◆ **Page text**
Here are few examples of the relevant backend application performance metrics:
Concurrent Open Connections
Round-trip time (RTT)
SSL Handshake Latency
Response Types, etc.
This list could include as many as a thousand different kinds of metrics when accounting for important data points from the entire infrastructure. Monitoring these metrics in real time (e.g. every 5 seconds) means monitoring 720,000 data points per hour. For a modest application with 10 backend servers, the number becomes 1.5 million metric samples per hour (assuming 150 metrics per backend server). This number grows to 1.5 billion metrics per hour for a modest mid-size enterprise data center with 1000 applications monitored over a million instances of metrics. The analytics team at Avi realized early on that this problem gets worse when you have tens of thousands of applications or a 100,000 microservices as the world moves towards container-based implementations.
Real-time Metrics Engine: Architecture
Real-time streaming metrics at scale is one of most challenging problems that we had to solve for compute, storage and I/O simultaneously to make it all work. This illustration represents functional metrics pipeline that can scale linearly with the number of applications in the data center.
Here are some of the challenges and how we solved them so that our customers would not have to do it themselves:
1. Scale of metrics collection and processing
If you think collecting metrics can quickly go out-of-control, just imagine how complicated processing these data points can become! Here are a few processing techniques that we used, to derive meaningful information from the billions of data points collected by Avi's distributed Service Engines:
Distributed Inline Collectors: As requests are load balanced by Avi's distributed Service Engines, they continuously collect metrics and relay it to the Avi Controller without incurring latencies of temporarily storing data in log files or agents. The metrics are measured accurately, at scale and pushed to one of the many analytics engines in the Avi Controller cluster in a timely fashion.

◆ **Problem**
In the real-time metrics passage, how many metrics per backend server are assumed for the application with 10 backend servers? Answer using only the real-time metrics passage.

◆ **Data extracts**
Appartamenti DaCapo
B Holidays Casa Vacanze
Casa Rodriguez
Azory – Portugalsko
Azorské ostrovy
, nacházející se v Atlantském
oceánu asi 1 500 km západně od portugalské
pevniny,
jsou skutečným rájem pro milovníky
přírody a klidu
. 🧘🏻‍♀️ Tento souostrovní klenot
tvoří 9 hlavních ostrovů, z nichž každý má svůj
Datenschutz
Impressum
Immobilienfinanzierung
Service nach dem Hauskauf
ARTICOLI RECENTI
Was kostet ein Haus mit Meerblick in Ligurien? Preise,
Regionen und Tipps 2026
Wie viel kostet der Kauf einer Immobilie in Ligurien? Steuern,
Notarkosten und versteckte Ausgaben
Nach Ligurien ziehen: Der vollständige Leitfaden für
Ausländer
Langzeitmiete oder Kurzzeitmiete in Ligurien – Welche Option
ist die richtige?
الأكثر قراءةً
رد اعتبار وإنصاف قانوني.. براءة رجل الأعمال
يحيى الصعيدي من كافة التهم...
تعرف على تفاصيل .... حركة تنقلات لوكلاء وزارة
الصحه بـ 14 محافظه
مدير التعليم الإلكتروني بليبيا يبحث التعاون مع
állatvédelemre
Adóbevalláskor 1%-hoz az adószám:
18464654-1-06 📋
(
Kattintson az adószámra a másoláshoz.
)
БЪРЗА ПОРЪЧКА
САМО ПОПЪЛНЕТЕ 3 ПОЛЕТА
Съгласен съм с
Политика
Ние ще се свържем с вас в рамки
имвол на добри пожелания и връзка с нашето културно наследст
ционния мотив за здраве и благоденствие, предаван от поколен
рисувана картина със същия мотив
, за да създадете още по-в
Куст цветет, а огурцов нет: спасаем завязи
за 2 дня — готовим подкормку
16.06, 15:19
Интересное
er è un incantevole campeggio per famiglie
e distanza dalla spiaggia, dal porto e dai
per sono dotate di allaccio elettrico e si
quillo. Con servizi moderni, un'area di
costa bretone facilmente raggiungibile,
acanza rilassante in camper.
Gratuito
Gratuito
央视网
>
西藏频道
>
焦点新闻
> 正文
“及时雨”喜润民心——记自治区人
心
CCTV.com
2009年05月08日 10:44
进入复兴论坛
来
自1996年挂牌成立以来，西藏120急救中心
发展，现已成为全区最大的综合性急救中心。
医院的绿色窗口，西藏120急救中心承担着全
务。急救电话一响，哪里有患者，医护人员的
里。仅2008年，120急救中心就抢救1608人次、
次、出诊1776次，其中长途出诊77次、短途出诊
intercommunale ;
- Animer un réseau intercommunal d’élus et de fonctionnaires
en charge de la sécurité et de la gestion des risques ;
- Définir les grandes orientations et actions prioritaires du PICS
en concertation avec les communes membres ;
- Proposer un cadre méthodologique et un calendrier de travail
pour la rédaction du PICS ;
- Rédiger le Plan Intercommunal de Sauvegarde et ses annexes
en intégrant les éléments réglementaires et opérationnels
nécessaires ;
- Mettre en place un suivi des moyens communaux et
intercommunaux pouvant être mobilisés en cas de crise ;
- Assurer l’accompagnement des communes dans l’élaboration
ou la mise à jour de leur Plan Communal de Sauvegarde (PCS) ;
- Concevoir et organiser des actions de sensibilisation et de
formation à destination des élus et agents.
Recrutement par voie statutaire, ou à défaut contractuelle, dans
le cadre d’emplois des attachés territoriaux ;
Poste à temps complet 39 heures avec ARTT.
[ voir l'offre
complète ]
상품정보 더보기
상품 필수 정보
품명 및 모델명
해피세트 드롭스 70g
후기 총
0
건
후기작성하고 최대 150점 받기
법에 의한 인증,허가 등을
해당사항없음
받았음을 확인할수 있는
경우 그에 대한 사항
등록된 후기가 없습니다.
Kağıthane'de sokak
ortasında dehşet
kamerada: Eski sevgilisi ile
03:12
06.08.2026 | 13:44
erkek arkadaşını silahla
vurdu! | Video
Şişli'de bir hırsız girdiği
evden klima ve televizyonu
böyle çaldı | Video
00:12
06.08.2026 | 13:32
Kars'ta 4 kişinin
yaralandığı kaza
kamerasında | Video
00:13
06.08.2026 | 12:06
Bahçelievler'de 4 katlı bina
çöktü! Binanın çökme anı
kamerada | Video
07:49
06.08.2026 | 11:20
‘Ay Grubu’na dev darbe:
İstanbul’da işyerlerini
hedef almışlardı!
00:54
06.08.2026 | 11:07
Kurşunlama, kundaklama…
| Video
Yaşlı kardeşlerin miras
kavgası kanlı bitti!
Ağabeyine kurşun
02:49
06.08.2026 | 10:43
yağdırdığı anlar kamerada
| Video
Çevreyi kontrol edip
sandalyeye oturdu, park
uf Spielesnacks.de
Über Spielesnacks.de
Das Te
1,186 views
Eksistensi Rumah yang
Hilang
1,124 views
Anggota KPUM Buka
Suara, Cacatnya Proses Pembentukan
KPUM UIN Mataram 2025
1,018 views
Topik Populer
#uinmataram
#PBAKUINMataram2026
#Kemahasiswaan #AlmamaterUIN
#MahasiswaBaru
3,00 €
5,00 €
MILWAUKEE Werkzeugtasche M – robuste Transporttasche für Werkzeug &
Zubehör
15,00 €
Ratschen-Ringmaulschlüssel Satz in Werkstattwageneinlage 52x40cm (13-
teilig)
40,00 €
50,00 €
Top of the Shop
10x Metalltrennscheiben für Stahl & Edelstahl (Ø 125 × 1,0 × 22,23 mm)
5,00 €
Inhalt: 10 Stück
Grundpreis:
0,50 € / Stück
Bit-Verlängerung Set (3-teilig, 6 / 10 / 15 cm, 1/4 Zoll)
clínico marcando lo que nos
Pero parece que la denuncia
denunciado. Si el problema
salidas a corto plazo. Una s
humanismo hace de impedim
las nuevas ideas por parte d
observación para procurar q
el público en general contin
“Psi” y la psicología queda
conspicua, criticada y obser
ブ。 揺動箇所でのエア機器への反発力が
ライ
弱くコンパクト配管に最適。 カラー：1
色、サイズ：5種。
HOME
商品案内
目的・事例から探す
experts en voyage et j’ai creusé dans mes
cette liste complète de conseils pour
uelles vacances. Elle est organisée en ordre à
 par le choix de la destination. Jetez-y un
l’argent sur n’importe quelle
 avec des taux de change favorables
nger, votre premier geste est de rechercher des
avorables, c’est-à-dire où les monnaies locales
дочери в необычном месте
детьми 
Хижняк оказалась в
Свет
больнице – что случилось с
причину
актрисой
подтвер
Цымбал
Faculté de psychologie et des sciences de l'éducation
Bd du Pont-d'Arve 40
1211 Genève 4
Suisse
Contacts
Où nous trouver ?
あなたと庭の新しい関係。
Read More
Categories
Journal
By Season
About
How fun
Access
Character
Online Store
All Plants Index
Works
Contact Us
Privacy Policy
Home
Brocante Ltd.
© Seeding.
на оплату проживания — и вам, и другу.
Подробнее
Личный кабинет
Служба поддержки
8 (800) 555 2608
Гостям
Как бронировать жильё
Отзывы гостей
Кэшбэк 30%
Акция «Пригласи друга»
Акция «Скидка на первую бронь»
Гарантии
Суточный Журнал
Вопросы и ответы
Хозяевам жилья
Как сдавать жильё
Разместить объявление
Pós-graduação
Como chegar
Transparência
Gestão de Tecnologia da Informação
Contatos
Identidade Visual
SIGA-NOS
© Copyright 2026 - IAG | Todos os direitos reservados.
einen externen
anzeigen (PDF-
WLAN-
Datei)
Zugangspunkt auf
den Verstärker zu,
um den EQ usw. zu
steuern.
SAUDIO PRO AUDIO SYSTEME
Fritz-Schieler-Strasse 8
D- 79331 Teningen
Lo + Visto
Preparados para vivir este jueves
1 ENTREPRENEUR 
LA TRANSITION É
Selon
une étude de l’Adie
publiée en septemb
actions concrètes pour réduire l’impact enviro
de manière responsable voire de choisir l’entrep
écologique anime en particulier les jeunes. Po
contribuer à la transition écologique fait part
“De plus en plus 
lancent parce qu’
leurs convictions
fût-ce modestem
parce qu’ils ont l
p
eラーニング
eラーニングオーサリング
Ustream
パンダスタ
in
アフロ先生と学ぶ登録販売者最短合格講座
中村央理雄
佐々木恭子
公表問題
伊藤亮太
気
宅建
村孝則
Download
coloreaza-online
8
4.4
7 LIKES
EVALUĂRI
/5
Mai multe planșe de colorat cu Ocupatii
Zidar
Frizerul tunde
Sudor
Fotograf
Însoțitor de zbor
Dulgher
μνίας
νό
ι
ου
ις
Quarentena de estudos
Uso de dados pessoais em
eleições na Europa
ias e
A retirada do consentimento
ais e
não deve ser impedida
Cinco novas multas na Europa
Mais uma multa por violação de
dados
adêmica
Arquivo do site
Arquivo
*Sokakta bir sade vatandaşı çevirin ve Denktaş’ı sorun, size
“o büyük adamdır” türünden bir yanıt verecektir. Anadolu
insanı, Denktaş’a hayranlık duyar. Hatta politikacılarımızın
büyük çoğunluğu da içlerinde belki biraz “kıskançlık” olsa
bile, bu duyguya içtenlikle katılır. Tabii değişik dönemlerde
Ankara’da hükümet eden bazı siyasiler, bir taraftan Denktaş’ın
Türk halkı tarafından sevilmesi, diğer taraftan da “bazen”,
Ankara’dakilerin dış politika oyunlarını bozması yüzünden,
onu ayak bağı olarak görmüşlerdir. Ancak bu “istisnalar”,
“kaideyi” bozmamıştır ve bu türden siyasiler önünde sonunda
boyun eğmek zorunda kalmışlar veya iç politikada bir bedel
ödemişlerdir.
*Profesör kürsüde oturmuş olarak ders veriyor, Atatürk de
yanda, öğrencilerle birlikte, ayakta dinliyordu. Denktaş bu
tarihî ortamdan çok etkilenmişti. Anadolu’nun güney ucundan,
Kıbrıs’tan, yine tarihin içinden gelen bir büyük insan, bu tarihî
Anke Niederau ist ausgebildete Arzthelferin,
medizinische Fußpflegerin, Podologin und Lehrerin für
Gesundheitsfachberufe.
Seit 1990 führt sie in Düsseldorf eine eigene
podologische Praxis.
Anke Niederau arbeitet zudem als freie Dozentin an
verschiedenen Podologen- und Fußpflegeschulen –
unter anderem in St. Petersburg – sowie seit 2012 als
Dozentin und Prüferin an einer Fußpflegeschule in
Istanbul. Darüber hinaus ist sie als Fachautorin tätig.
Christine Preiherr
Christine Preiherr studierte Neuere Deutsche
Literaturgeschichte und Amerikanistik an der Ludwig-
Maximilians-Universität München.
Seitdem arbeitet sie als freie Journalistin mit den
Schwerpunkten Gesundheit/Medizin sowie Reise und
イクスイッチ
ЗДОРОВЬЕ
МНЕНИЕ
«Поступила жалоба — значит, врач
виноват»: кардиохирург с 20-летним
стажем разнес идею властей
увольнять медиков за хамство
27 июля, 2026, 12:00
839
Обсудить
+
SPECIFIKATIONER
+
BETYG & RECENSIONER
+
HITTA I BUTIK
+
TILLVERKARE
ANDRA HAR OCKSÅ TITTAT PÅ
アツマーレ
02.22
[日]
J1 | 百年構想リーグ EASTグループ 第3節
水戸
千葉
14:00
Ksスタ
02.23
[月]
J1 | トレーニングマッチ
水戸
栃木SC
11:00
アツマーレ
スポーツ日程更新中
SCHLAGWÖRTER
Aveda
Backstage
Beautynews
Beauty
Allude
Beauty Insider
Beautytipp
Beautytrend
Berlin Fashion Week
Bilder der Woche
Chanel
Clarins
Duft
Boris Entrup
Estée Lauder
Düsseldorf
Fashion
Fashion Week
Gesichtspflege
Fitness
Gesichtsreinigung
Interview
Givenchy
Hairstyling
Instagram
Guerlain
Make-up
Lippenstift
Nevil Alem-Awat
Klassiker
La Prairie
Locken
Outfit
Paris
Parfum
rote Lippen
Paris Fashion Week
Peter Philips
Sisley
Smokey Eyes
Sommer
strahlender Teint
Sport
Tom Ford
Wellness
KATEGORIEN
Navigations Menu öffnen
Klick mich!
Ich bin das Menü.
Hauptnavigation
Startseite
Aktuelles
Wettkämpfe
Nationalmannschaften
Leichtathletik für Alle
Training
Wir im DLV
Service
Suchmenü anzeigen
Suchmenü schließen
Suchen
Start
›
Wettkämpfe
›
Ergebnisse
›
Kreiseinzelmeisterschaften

◆ **Solution**
150 metrics per backend server.